There are several parameters users could config to adapt into their own scenario. Using more replica for KubeVela controller do not scale up the ability of KubeVela controller. The leader election mechanism ensures that only one replica will work while others will wait. The aim of multi-replica is to support fast recovery when the working one crash. However, if the crash is caused by OOM, the recovery usually will not be able to fix that. The number of qps and burst in the program configuration should be increased accordingly while scaling up KubeVela controller. These two parameters limit the capability for controller to send requests to apiserver. Generally, in order to scale up KubeVela controller, scale up the resource limits and all the program parameters mentioned above (except the reconcile interval). If you have more applications to manage, add more memory. If you have higher operation frequency, add more CPU and threads, then increase qps and burst accordingly. Longer reconcile interval allows more applications to handle, at the cost of longer time to fix potential underlying resource problems. For example, if one deployment managed by one application disappears, the routine reconciling can discover this problem and fix it.
In addition to the experiment described above, we conducted another two experiment to test how well KubeVela controller can scale to larger clusters and more applications.
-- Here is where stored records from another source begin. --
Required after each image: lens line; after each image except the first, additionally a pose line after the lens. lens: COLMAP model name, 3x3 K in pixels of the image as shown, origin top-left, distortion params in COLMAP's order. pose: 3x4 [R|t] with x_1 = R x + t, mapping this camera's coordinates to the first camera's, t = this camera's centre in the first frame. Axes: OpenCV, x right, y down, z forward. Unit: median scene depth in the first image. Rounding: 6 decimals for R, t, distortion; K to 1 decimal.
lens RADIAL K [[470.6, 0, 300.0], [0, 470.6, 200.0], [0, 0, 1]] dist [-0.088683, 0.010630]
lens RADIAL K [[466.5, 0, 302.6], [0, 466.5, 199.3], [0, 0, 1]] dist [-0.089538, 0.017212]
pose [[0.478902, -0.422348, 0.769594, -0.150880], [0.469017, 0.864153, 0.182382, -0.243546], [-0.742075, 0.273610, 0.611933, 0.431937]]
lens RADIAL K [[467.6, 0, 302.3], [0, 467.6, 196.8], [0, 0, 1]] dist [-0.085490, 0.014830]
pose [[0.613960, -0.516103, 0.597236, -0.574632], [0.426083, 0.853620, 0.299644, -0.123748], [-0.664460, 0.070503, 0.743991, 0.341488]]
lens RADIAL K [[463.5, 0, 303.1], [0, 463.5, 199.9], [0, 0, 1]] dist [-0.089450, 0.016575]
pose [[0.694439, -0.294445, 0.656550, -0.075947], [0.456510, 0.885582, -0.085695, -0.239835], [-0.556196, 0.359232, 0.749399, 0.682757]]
In a 500-node cluster, we tried to create 5,000 applications with the same spec described above, at the speed of 4 per second and lasted for around 21min. 1 core and 2 Gi memory are granted to KubeVela controller with the use of 4 concurrent reconcile threads. The kube-api-qps and kube-api-burst are raised to 500/800 correspondingly. All 30,000 pods successfully turn into Running phase. The time costs for each reconcile is similar to the previous experiment and CPU/Memory cost is not very high compared to the given resources. The regular reconciles for 5,000 applications takes 7~8 minutes, and no significant resource cost is observed. During this scaling, we found that the throughput of kube-apiserver starts to block the creation of application, as too many resources need to be created while applying applications.
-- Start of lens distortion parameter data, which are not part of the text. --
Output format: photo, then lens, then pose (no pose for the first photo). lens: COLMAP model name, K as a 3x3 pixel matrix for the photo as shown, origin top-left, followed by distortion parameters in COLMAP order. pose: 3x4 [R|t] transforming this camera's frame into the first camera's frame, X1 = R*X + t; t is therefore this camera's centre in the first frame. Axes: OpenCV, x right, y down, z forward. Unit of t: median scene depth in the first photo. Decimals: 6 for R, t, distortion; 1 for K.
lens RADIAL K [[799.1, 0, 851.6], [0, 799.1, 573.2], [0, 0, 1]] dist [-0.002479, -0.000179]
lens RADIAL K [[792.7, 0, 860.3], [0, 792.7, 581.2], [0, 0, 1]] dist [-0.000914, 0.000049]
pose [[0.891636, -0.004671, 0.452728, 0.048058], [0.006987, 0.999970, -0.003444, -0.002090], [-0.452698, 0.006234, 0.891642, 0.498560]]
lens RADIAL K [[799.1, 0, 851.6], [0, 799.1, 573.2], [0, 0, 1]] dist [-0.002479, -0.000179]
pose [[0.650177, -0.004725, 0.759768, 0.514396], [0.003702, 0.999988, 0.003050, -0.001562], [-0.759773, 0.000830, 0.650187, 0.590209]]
Scaling up to 12,000 applications on 1,000 nodes is much harder than previous attempts. With the same creation speed, the apiserver will be flooded by lots of pod scheduling requests and finally start to drop application creation request. To overcome this difficulty, we divide the creation process of applications into several stage. Each stage only create 1,000~3,000 applications and the next stage will not begin until all pods are ready. With this strategy, we successfully create 12,000 applications, 24,000 deployments, 12,000 services, 12,000 ingress, 12,000 configmaps and 72,000 pods. The whole process takes about 30 hours. To hold this number of applications, KubeVela controller consumes 1.7 cores and 2.45 Gi memory. It takes about 12min to finish a full turn of regular reconciles for all 12,000 applications.
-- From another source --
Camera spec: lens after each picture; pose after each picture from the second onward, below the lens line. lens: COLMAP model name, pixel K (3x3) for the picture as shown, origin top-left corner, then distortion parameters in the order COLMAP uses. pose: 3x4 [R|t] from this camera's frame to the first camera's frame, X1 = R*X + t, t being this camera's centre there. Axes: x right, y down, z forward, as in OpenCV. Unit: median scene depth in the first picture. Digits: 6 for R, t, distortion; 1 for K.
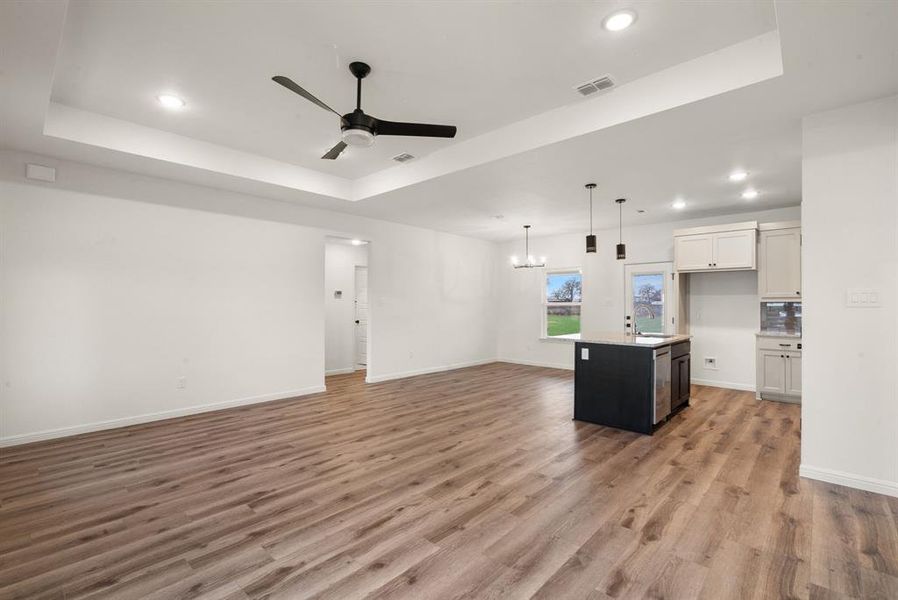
lens RADIAL K [[408.6, 0, 434.1], [0, 408.6, 303.0], [0, 0, 1]] dist [-0.004132, 0.001782]
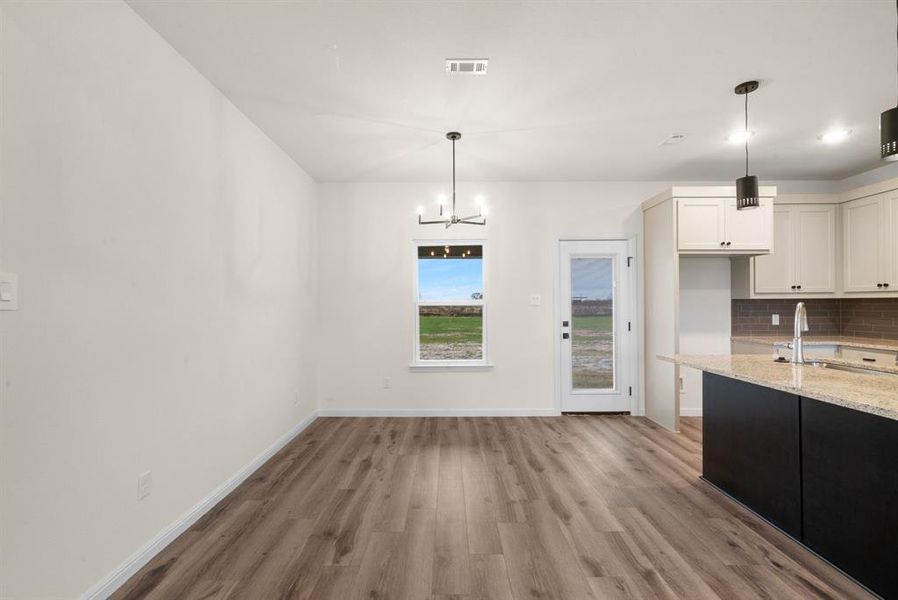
lens RADIAL K [[408.6, 0, 443.4], [0, 408.6, 302.2], [0, 0, 1]] dist [-0.004132, 0.001782]
pose [[0.727278, -0.001487, 0.686341, -0.202815], [0.002756, 0.999996, -0.000753, 0.004941], [-0.686337, 0.002439, 0.727279, 1.347538]]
The performance test of KubeVela demonstrates its ability of managing thousands of applications with limited resource consumption. It can also scale up to over 10,000 applications on large clusters with 1,000 nodes. In addition, KubeVela team also conducted similar pressure test for non-deployment based applications such as CloneSet in OpenKruise (which is not enclosed in this report) and reach same conclusions. In the future, we will add more performance tests for more complex scenario like Workflow or MultiCluster.